We adopted a final joint document, which has reaffirmed the absence of any alternative to the strict observance of the Minsk Agreements signed on February 12, 2015 and highlighted the importance of launching a direct dialogue between the conflicting parties.
The participants in the talks welcomed the disengagement of forces and weapons in three pilot areas, as my colleagues have said. As we see it, this is indeed a major step towards a continued de-escalation in the southeast of Ukraine and a comprehensive ceasefire. We hope that the disengagement process will continue and that mine-clearing and de-fortification processes will be launched in the disengagement areas.
We also need to coordinate the reconciliation process in Ukraine with the political reforms that are stipulated in the Minsk Agreements.
First of all, the Ukrainian Constitution must be amended to formalise the special status of Donbass on a permanent basis. Of course, the duration of the agreement on the special status of separate Donbass districts must be extended and ultimately made permanent, as it is stipulated in the Minsk Agreements I have mentioned before. Certain amendments should be made to the agreement, primarily those related to the implementation of the Steinmeier Formula. There should be no delay in the implementation of the other commitments either, primarily regarding amnesty and a statutory ban on the persecution of persons in connection with the events that took place in the southeast of Ukraine.
The parties to the talks have supported the idea of coordinating the exchange of detainees based on the “all for all” principle.

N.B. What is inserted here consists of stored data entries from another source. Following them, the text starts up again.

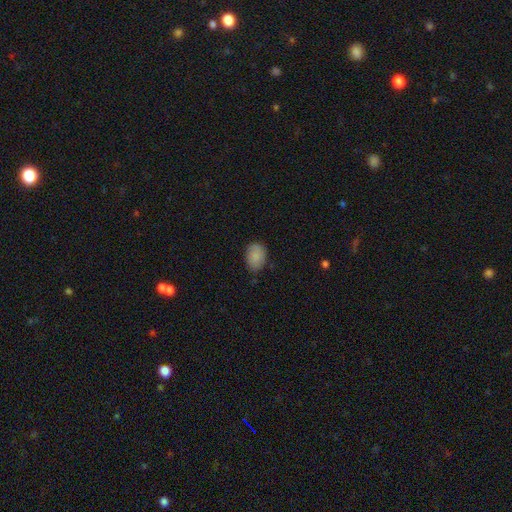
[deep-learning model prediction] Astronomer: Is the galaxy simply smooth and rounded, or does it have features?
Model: smooth — 86%.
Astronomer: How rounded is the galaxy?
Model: in between — 74%.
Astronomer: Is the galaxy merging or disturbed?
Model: none — 76%.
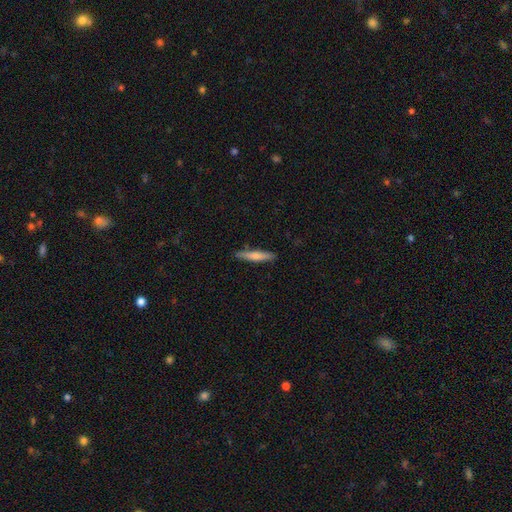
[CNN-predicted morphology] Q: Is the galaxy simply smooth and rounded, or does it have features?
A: smooth — 68%.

It is important to increase the number of checkpoints on the contact line and to create the best possible conditions so that the hundreds and thousands of local residents, who have to wait in line for hours now, can cross of the border quickly. We tend to discuss large projects and major humanitarian issues, but we must not forget about the people who live there, and all our agreements must be aimed at improving their lives not in a distant future, but now.
Ultimately, I believe, as we all agree, that this meeting was useful. I would like to express gratitude to President Macron for his initiative and to thank him and Chancellor Merkel for paying so much attention to this matter, which is not one of their direct duties, but they believe that it is important for all of us, for both Ukraine and Russia, as well as for our European neighbours. We greatly appreciate it that they are paying so much attention to this and doing so much to attain a final settlement. For its part, Russia will do everything in its power to contribute to these efforts.

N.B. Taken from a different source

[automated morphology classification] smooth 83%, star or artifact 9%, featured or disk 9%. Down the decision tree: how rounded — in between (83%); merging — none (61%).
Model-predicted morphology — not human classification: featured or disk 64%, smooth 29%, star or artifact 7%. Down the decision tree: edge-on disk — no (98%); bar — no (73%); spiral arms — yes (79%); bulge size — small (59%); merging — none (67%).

Question (retranslated): Good afternoon, Messrs Presidents, Madame Federal Chancellor,
Can we say this evening that a real thaw has started in Europe? Or is there still a risk that the conflict will continue? Will we have yet another frozen conflict in Europe?
Mr Putin, do you think we are witnessing a détente or thaw? Do you think that we can move forward towards real peace?
I would like to take advantage of Mr Putin’s presence here in Paris to ask one more question. WADA has decided today to ban Russian athletes from the Olympic Games in Tokyo and Beijing. This is certainly a significant decision. Will you appeal it? Do you think, just as Prime Minister Medvedev, that there is a serious problem with doping in Russia? Thank you.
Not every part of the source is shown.